I’m coming from a puppet background where our workflow was having our puppet master run a cron job periodically to update the puppet code served from the master. Basically, all puppet code changes were merged to an integration branch from which the cron job would essentially do a git pull and a puppet client would run and get whatever code was on the master after the latest pull.

Is this workflow possible with chef? Being new to chef, I’m a little confused by the purpose of knife and the idea of a having an interface between a local chef repo and the master. I’d like to be able to checkout, make changes, test, commit/push and merge and all chef clients get updated as soon as the next run happens.

Thanks.

You can do pretty much the exact same thing. If you want this to work identically, the key is to not use 3rd party cookbooks and always re-use the same version of cookbooks when you update.

As soon as you introduce versioning for whatever reason then at some point a version solver needs to kick in to make sure all the dependencies are compatible with the constraints each cookbook specifies. For the workflow you describe, I think you might like to use policyfiles with a "monorepo" (monorepo == all your cookbooks in one git repo). The policyfiles part will solve your dependencies once and shove that in a JSON document which acts as a frozen manifest of cookbooks to use. You could have individual developers check in the json files which your cron job just pushes to the server, or your could .gitignore then and have your cron job generate them with the latest versions of everything.

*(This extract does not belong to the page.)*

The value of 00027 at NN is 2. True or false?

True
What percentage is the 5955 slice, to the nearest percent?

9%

Note that if you only ever use cookbooks from your git repo and foreswear the use of versions, then you could skip all this and just run knife cookbook upload in your cron job and things will be fine, though you may want to learn how to put feature branches in your cookbook code to test things out.

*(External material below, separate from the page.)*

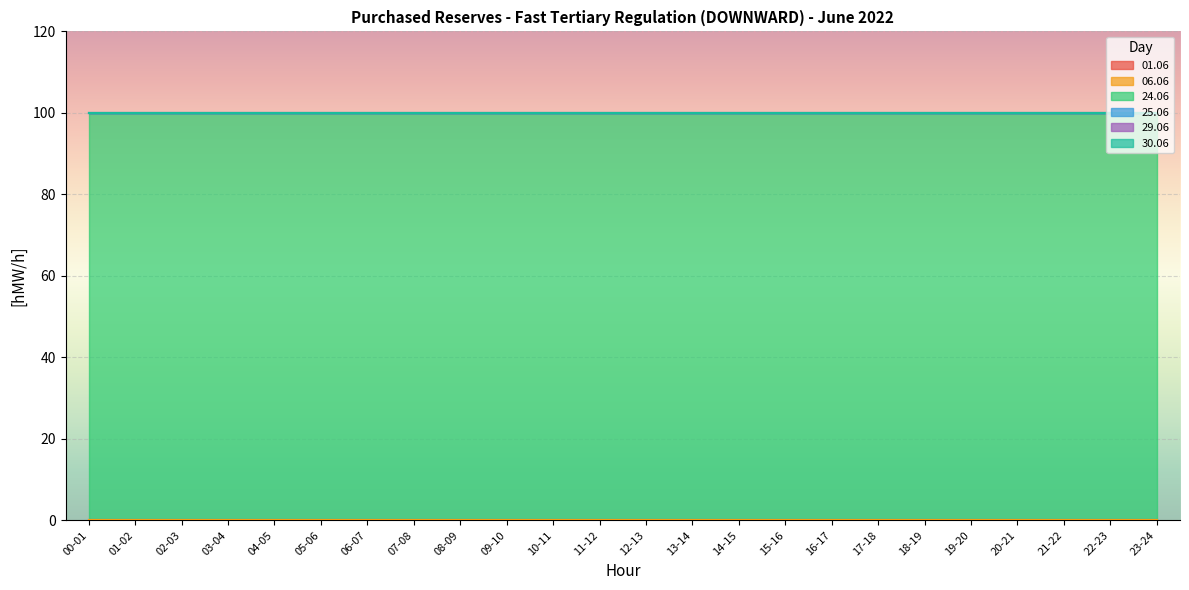

List the series in order of their peak value, highest first.

24.06, 01.06, 06.06, 25.06, 29.06, 30.06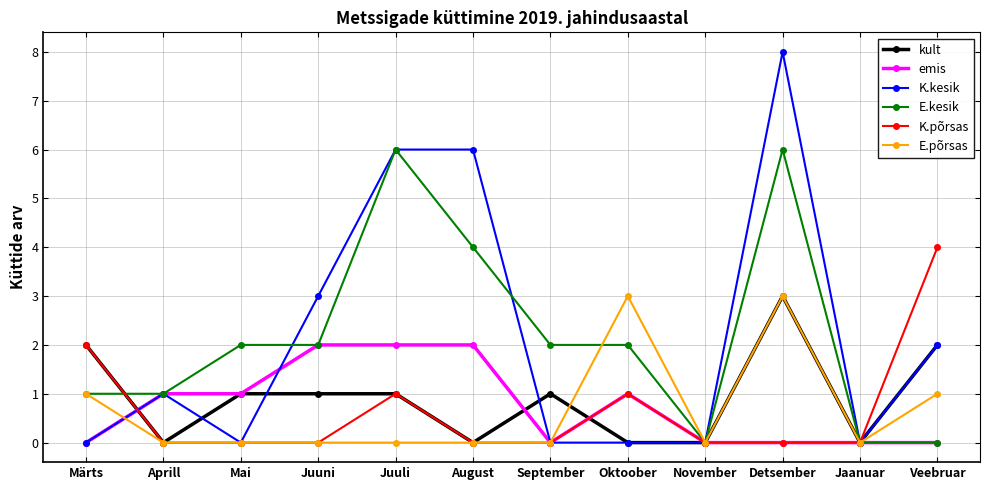

Does the chart have visible grid lines?

Yes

knife does a couple of things, one of which is to let you use the Chef Server API from your workstation. This can be a mixed blessing, as stuff like knife ssh is pretty cool, but having individuals upload cookbooks from their workstations gets troublesome once you have more than 5 or so (number varies by team of course) people interacting with the system. You can also install knife on a CI system and define more complex flows there so you're not running all this stuff on the Chef Server box, which is pretty useful if you want to use something like virtualization or docker to do more in-depth testing before you push your code.